- What is being asked:
Begin with the first line of the entries below and reproduce each line exactly, ending with the line that holds "- Daily **challenges** appear on the site.".

- Entries provided:

+ + + +

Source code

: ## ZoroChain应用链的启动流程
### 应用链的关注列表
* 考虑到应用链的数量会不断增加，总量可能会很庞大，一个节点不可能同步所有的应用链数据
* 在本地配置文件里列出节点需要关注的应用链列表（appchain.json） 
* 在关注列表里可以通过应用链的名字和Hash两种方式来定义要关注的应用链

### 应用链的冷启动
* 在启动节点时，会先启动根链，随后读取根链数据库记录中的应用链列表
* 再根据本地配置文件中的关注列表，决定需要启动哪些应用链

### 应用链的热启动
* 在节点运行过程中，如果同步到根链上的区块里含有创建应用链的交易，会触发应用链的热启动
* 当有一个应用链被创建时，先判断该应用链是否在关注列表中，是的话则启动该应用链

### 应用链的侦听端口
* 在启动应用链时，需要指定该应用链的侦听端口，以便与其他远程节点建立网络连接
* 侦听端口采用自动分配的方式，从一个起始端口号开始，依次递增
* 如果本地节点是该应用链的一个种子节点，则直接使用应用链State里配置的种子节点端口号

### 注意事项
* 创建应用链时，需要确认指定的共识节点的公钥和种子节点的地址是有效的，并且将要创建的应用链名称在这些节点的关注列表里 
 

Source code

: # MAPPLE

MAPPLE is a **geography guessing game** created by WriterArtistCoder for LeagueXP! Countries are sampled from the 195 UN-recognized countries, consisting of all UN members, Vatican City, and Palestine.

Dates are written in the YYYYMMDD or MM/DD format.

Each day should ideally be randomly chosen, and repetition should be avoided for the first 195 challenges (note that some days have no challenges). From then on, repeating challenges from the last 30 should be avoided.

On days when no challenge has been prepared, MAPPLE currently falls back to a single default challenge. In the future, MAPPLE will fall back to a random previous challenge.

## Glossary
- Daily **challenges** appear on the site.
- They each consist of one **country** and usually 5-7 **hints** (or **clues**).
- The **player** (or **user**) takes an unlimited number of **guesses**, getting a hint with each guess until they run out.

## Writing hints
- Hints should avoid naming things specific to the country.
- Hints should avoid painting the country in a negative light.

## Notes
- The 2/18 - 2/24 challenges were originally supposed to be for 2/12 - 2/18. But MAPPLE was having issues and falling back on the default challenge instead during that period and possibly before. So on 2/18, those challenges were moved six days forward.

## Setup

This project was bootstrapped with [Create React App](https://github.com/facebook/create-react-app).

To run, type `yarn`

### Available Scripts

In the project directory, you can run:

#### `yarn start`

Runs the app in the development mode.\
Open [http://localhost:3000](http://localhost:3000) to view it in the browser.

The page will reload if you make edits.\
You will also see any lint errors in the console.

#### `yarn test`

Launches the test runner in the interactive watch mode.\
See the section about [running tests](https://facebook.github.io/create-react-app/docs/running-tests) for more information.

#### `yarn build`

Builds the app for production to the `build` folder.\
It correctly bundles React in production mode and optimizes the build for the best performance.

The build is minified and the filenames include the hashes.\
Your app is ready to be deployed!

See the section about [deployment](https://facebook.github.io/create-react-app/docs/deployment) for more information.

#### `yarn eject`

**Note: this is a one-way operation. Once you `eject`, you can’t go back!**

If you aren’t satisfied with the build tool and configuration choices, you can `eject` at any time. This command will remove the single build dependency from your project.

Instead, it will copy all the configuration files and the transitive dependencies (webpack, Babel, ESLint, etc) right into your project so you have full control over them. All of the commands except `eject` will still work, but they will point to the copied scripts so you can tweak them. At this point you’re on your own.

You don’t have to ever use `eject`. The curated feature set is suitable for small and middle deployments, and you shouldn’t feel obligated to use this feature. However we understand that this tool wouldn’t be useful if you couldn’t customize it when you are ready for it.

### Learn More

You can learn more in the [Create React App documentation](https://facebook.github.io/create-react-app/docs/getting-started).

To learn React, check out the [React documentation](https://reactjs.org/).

+ + + +

- Task output:
Source code

: ## ZoroChain应用链的启动流程
### 应用链的关注列表
* 考虑到应用链的数量会不断增加，总量可能会很庞大，一个节点不可能同步所有的应用链数据
* 在本地配置文件里列出节点需要关注的应用链列表（appchain.json） 
* 在关注列表里可以通过应用链的名字和Hash两种方式来定义要关注的应用链

### 应用链的冷启动
* 在启动节点时，会先启动根链，随后读取根链数据库记录中的应用链列表
* 再根据本地配置文件中的关注列表，决定需要启动哪些应用链

### 应用链的热启动
* 在节点运行过程中，如果同步到根链上的区块里含有创建应用链的交易，会触发应用链的热启动
* 当有一个应用链被创建时，先判断该应用链是否在关注列表中，是的话则启动该应用链

### 应用链的侦听端口
* 在启动应用链时，需要指定该应用链的侦听端口，以便与其他远程节点建立网络连接
* 侦听端口采用自动分配的方式，从一个起始端口号开始，依次递增
* 如果本地节点是该应用链的一个种子节点，则直接使用应用链State里配置的种子节点端口号

### 注意事项
* 创建应用链时，需要确认指定的共识节点的公钥和种子节点的地址是有效的，并且将要创建的应用链名称在这些节点的关注列表里 
 

Source code

: # MAPPLE

MAPPLE is a **geography guessing game** created by WriterArtistCoder for LeagueXP! Countries are sampled from the 195 UN-recognized countries, consisting of all UN members, Vatican City, and Palestine.

Dates are written in the YYYYMMDD or MM/DD format.

Each day should ideally be randomly chosen, and repetition should be avoided for the first 195 challenges (note that some days have no challenges). From then on, repeating challenges from the last 30 should be avoided.

On days when no challenge has been prepared, MAPPLE currently falls back to a single default challenge. In the future, MAPPLE will fall back to a random previous challenge.

## Glossary
- Daily **challenges** appear on the site.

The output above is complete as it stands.